Panic over

  Grey Goo 16:12 13 Oct 2008
Locked

Well according to this person anyway.
click here

  spuds 16:21 13 Oct 2008

I think Nostradamus missed that one out :O)

  peter99co 16:23 13 Oct 2008

David Jones, 37, who works in the Canary Wharf HQ of Barclays - a bank that has so far rejected the Government bail out - said: 'I think Gordon Brown has the experience no other prime minister has and we are quite lucky to have that level of leadership and I am not even a Labour supporter.'

Not everyone was quite so impressed.

A US banker, who gave his name only as Christopher, sniffily walked past, saying: 'What this means is the Government, which is far less capable of running a business than the businessman, is now in charge of the banks.'


click here

  Forum Editor 18:40 13 Oct 2008

which is far less capable of running a business than the businessman"

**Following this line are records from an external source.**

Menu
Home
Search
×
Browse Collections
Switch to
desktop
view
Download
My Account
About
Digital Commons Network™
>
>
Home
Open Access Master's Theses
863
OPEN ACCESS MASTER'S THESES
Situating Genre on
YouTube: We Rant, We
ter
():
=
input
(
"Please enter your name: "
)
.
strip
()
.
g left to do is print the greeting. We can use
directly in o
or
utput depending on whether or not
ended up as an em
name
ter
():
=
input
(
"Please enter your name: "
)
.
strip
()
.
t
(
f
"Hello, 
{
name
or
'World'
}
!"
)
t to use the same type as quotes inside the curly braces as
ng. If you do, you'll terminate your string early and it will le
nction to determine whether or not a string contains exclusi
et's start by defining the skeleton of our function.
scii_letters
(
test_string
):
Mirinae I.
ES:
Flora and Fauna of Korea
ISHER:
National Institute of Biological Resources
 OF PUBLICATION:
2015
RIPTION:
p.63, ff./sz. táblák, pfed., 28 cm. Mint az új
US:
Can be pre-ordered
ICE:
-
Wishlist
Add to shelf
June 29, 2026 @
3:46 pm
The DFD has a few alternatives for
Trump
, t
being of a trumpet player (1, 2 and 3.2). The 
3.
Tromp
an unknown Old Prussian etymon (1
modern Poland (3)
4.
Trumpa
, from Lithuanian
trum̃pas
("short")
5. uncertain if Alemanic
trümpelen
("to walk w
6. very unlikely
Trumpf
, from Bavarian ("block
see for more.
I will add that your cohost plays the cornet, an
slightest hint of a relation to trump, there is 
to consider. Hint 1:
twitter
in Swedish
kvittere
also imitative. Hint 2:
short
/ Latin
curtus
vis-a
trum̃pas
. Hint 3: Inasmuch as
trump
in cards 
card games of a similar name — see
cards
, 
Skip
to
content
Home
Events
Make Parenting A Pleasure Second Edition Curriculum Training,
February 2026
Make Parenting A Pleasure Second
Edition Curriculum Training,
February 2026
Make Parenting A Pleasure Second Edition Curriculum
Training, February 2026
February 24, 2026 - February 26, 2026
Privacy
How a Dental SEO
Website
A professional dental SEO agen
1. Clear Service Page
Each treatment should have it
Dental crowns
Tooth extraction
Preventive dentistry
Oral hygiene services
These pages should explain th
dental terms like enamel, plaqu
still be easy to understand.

I think most people with any sense might feel that the government (any government,come to that) isn't likely to make much more of a mess of the banks than the people who have been running them recently.

Banking is all about assessing risks, and if you don't lend any money you don't take any risks. The problem the banks face now - if they take public funding - is that the government will force them into lending money to home-buyers, or at least it will if it has the slightest grain of sense.

And back they go into the risk business.

  peter99co 18:47 13 Oct 2008

Some will have had their knuckles rapped and may be less cavalier with the funds. I am glad I am not in need of a home buy.

Maybe the rental market will grow in the short term. Owning a home is a big step for some and this is bound to make others think twice.

  donki 18:48 13 Oct 2008

Well lets hope they just lend to the home owners that can actually pay back what they need or we will be in the same position 10 years from now and the £65 billion will have dissappeared. Although the thought of civil servants running a bank is a little scarey.... and I am a civil servant.

The house prices need to drop furher in order for first time buyers to realistically afford to buy and run a house. But as house prices fall furher more money is going to be lost by the people who bought the houses at infated prices. Personally I dont see what giving all this money to the banks is actually going to accomplish. People are finding times tough enough with the cost of living alone.

  laurie53 19:56 13 Oct 2008

The latest plan, as I understand it, is that the government is to underwrite these banks by buying shares in them to the tune of several billion pounds.

To do this they are going to have borrow the money.

Who from, pray?

Sorry posted this in the wrong thread originally

  Grey Goo 08:10 16 Oct 2008

Seems to have got it seriously wrong, how surprising.

This thread is now locked and can not be replied to.